Code once. Run anywhere.
It's some time since my last post about JVx. But I have a good excuse - Coding
I tried to improve our JavaFX UI for mobile devices. It was a hard fight but I won. Not everything is done right now, but the result is soo awesome!
Many of you know that JVx is an Application Framework. It's small and simple but still very powerful. It follows the convention over configuration principle and it was designed to be UI technology independent. Oh, it follows the Single sourcing principle too, it's a Full-Stack-Framework, contains a very smart persistence implementation, and so on.
What means UI technology independent?
We define the term as follows:
Code an application once and use it on different platforms and with different devices and different technologies.

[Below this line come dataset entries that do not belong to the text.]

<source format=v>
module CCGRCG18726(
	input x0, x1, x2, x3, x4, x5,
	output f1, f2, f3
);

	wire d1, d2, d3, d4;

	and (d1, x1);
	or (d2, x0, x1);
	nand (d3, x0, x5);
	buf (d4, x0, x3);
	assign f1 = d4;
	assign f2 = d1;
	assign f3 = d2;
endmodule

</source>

As platform, we recommend Windows, Linux or MacOS. Devices are Desktop PCs/Notebooks, Smartphones, Tablets or embedded Hardware like RaspberryPi. We use the term technology for UI toolkits/standards like HTML5, Java Swing or JavaFX.
JVx isn't a JavaScript framework or library because it supports every platform with maximum power. This means that a desktop application runs as standalone application on your desktop computer with full access to connected hardware. A HTML5 application runs in a web browser and has limited access to the device but you have full css features and websockets. If your application runs on mobile devices, simply use all available hardware features and gesture support.

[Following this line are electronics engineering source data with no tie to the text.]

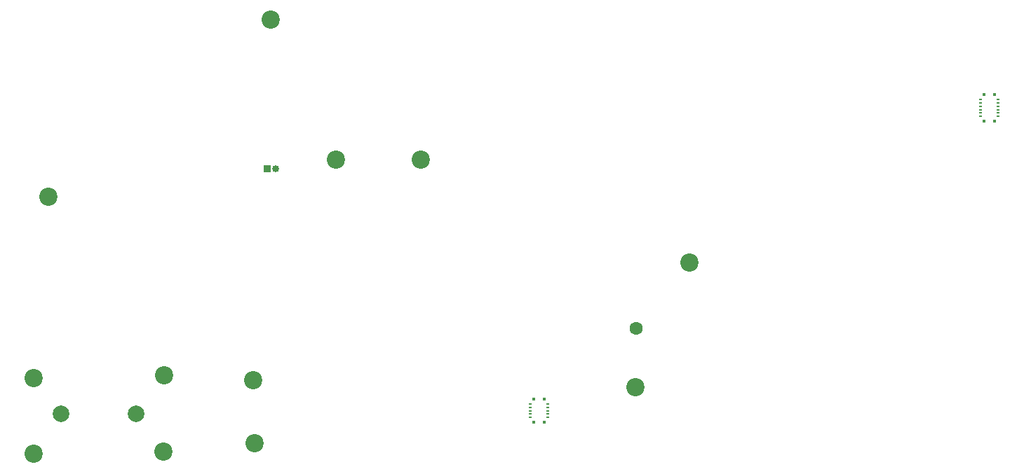
<source format=gbr>
%TF.GenerationSoftware,KiCad,Pcbnew,8.0.5*%
%TF.CreationDate,2025-02-13T07:49:46+01:00*%
%TF.ProjectId,flexpcb,666c6578-7063-4622-9e6b-696361645f70,rev?*%
%TF.SameCoordinates,Original*%
%TF.FileFunction,Soldermask,Top*%
%TF.FilePolarity,Negative*%
%FSLAX46Y46*%
G04 Gerber Fmt 4.6, Leading zero omitted, Abs format (unit mm)*
G04 Created by KiCad (PCBNEW 8.0.5) date 2025-02-13 07:49:46*
%MOMM*%
%LPD*%
G01*
G04 APERTURE LIST*
%ADD10C,2.200000*%
%ADD11R,0.350000X0.240000*%
%ADD12R,0.420000X0.300000*%
%ADD13R,0.850000X0.850000*%
%ADD14O,0.850000X0.850000*%
%ADD15C,1.600000*%
%ADD16C,2.000000*%
G04 APERTURE END LIST*
D10*
%TO.C,*%
X104370000Y-117170000D03*
%TD*%
%TO.C,*%
X77710000Y-109300000D03*
%TD*%
D11*
%TO.C,J2*%
X194140000Y-77660000D03*
X191990000Y-77660000D03*
X194140000Y-77260000D03*
X191990000Y-77260000D03*
X194140000Y-76860000D03*
X191990000Y-76860000D03*
X194140000Y-76460000D03*
X191990000Y-76460000D03*
X194140000Y-76060000D03*
X191990000Y-76060000D03*
X194140000Y-75660000D03*
X191990000Y-75660000D03*
D12*
X193695000Y-78290000D03*
X192435000Y-78290000D03*
X193695000Y-75030000D03*
X192435000Y-75030000D03*
%TD*%
D10*
%TO.C,*%
X93420000Y-118210000D03*
%TD*%
%TO.C,*%
X104260000Y-109550000D03*
%TD*%
%TO.C,*%
X124470000Y-82930000D03*
%TD*%
%TO.C,REF\u002A\u002A*%
X79490000Y-87410000D03*
%TD*%
%TO.C,*%
X156890000Y-95370000D03*
%TD*%
%TO.C,*%
X106340000Y-66020000D03*
%TD*%
D11*
%TO.C,J1*%
X137680000Y-114070000D03*
X137680000Y-113670000D03*
X137680000Y-113270000D03*
X137680000Y-112870000D03*
X137680000Y-112470000D03*
X139830000Y-114070000D03*
X139830000Y-113670000D03*
X139830000Y-113270000D03*
X139830000Y-112870000D03*
X139830000Y-112470000D03*
D12*
X138125000Y-114700000D03*
X138125000Y-111840000D03*
X139385000Y-114700000D03*
X139385000Y-111840000D03*
%TD*%
D10*
%TO.C,*%
X93440000Y-109030000D03*
%TD*%
%TO.C,*%
X114210000Y-82880000D03*
%TD*%
%TO.C,*%
X77750000Y-118460000D03*
%TD*%
D13*
%TO.C,SW1*%
X105910000Y-84010000D03*
D14*
X106910000Y-84010000D03*
%TD*%
D10*
%TO.C,*%
X150370000Y-110440000D03*
%TD*%
D15*
%TO.C,PA1010D1*%
X150418200Y-103328200D03*
%TD*%
D16*
%TO.C,SW2*%
X81060000Y-113620000D03*
X90060000Y-113620000D03*
%TD*%
M02*

</source>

All the platform/device/technology specific problems were solved in JVx and a developer simply has a standard API to create applications. If the standard API isn't enough, it's easily possible to access the technology features without limitations. JVx encapsulates but doesn't hide anything.
With JVx you can code desktop applications, browser based HTML5 applications or native mobile applications without know-how of every platform/device/hardware.
I guess it's time for facts and some screenshots should clarify what I mean.
All screenshots show the same application (same source code) with different UI technologies and on different devices. We have UI implementations for vaadin, JavaFX, Swing. We have different application styles because the application shouldn't look like a desktop application, on mobile devices or in your browser (but it's possible).
The application style itself is fully customizable and it's only one possible implementation. It's not a problem to change it or create a new one from scratch. We've defined that our standard applications have a menu, a toolbar a content are (for screens) and an authentication mechanism (login).
If you compare the vaadinUI with Swing or JavaFX UI, you'll see that the vaadin style has a completely different menu. There's also a legacy mode which shows windows for every screen, but this style isn't the preferred one. Sure, sometimes this style makes sense but it's not very user-friendly. If you have an application with few screens, a simple menu would be useful and if your application has many screens, the corporate style could be better because it has a menubar and a sidepane for quick navitation.
The mobile variant is our latest style and it's really different. You won't use apps in MDI style. Sure, we have this style but it's ugly. We like hamburger menus as shown in the screenshots.
JVx is very fast, flexible and powerful. Don't waste time for platform problems, simply implement your requirements by using JVx.